Неясно почему, но нечто не менее таинственное, к примеру, возникало при произнесении имени поэта Стефана Малларме, хотя читал лишь фрагменты его стихов. Столь же странная магия имен – Тристан Тцара, Одилон Редон – вела в Париж после Первой мировой войны, набрасывая на эти мгновения его присутствия здесь некий флер, который, по сути, был всего лишь изъеденной временем вуалью, поблескивающей на солнце, как «паутины тонкий волос» из тютчевских стихов.
Но более близка ему была магия имен – Эрнест Ренан, Фабр Д’Оливе, Эдуард Шюре с его «Великими посвященными» и Морис Мюре с его «Еврейским умом». Это были тонкие наблюдения людей, пытавшихся вдумчиво и независимо прочитать обросшие плесенью тексты Писания. Они продолжили традиционный метод исследований еврейских мудрецов.
Какое-то необычное по легкости чувство одиночества несли ему фонтаны Тюильри. Они были широкими, плоскими, как огромные блюда, с одной высоко взлетающей струей, в отличие от тяжелых и замысловатых римских. Пустые стулья стыли заброшенными стаями вокруг фонтанов, обреченно ожидая дождя из низко волокущих брюха по шпилям и крышам туч. Лишь на Елисейских полях, долженствующих быть средоточием райской тишины, толпы прожигали жизнь напропалую. Поражало множество плосконосых, раскосых, словно бы намазанных ваксой или натертых хинином и хной физиономий. И все время не отпускало провинциальное ощущение: черт возьми, ведь это Париж.
На мосту к Эйфелевой башне негры продавали солнечные очки. На верхней ее площадке он оказался среди большой группы азиатов, с советскими депутатскими значками на мешковатых костюмах. Они галдели, мешая русский язык и, очевидно, таджикский. Двигались сплоченным стадом в каком-то не оставляющем их ни на миг испуге. Указывая вдаль раскинутого под ними города, спросили о чем-то Ормана на ужасном французском.

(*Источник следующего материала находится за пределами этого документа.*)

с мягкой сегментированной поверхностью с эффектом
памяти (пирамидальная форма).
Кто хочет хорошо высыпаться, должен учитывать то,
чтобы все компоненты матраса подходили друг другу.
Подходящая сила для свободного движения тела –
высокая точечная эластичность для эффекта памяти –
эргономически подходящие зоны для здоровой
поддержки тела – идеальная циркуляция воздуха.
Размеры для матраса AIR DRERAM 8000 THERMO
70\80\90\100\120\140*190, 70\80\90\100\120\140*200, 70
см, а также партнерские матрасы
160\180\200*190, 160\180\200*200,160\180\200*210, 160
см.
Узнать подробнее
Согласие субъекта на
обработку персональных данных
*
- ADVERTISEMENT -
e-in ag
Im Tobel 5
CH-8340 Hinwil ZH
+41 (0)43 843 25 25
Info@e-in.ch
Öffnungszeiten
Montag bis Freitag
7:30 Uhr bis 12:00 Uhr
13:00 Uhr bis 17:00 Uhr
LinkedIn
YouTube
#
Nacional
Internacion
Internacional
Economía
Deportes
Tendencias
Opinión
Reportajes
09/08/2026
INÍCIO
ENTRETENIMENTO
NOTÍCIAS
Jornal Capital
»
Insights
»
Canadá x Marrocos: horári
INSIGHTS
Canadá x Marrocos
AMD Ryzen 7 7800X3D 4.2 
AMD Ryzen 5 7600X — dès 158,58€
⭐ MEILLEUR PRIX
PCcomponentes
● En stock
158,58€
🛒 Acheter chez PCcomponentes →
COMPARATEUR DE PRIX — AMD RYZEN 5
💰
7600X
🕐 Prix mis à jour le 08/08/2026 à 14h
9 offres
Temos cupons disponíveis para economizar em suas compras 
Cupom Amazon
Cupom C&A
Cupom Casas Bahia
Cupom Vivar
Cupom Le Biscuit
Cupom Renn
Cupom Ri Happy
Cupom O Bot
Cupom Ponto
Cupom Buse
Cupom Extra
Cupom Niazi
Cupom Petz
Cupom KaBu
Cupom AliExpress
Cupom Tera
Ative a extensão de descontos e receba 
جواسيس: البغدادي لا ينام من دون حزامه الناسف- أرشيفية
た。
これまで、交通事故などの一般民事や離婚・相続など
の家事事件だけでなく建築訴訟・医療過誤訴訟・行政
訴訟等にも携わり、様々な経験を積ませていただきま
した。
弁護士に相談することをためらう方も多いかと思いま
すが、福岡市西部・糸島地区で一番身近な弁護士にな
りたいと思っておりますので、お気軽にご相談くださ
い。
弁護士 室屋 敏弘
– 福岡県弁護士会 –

Он ответил по-русски, и они с нескрываемым ужасом отшатнулись от него, как от прокаженного.
Так и продолжал Орман этот почти крестный путь до самых сумерек.
Это было отчаянное усилие наверстать, не упустить нечто абсолютное в насквозь раскрытом, просквоженном Париже, несмотря на бесчисленность складок его химер, бижутерию в комнатах музея Жорж Санд с гипсовой фигурой Шопена в дворике. Это было заранее обреченное на неудачу желание добраться до тайны неизвестно чего в Париже, беспечно пережевывающем взглядом, сознанием, чревом поток символов, домов, ситуаций, концентрированного присутствия давно отошедших сознаний, амбиций, энергий, вер, пытавшихся наложить свою печать на этот город.
На долгих полях в Лоншане гарцевали кони с картин Дега. В музее Мармоттан Nimpheas – кувшинки Клода Монэ покачивались на плоской воде шпалерами по всем стенам.
К ночи в Булонском лесу выстраивалась шеренга проституток, часть из которых были абсолютно голы.
К ночи улицы становились темны и безлюдны, но бульвары мерцали множеством огней. Буквально, через каждые двадцать метров ослепляли скоплением пылающих ламп ресторанчики. Мокли под слабым дождем позеленевшей бронзой апостол Петр с ключами от неба, явно схожий с королевскими отпрысками и французскими кардиналами, и гранитный Дантон на Rue de Mongue.
Надо было зайти в какой-нибудь ресторанчик поужинать. Весь день, плывя в округленных оборотах французской речи с ударением на последний слог, он вдруг услышал нечто знакомое по-иному, и все же необычное: обрывки русской речи, по строю которой можно было уловить россыпь ятей и твердых знаков. Стараясь быть незаметным, прошел между столиков, уселся в углу. Вероятно, это был ресторан, где по вечерам собирались постаревшие русские эмигранты. Речь их вовсе не была смесью французского аристократического грассирования с нижегородским оканьем, Речь эта тянулась из их детства и юности русского дворянства, из кадетских корпусов и университетов, где они носили на руках Блока после его выступлений, упивались Буниным и Андреевым.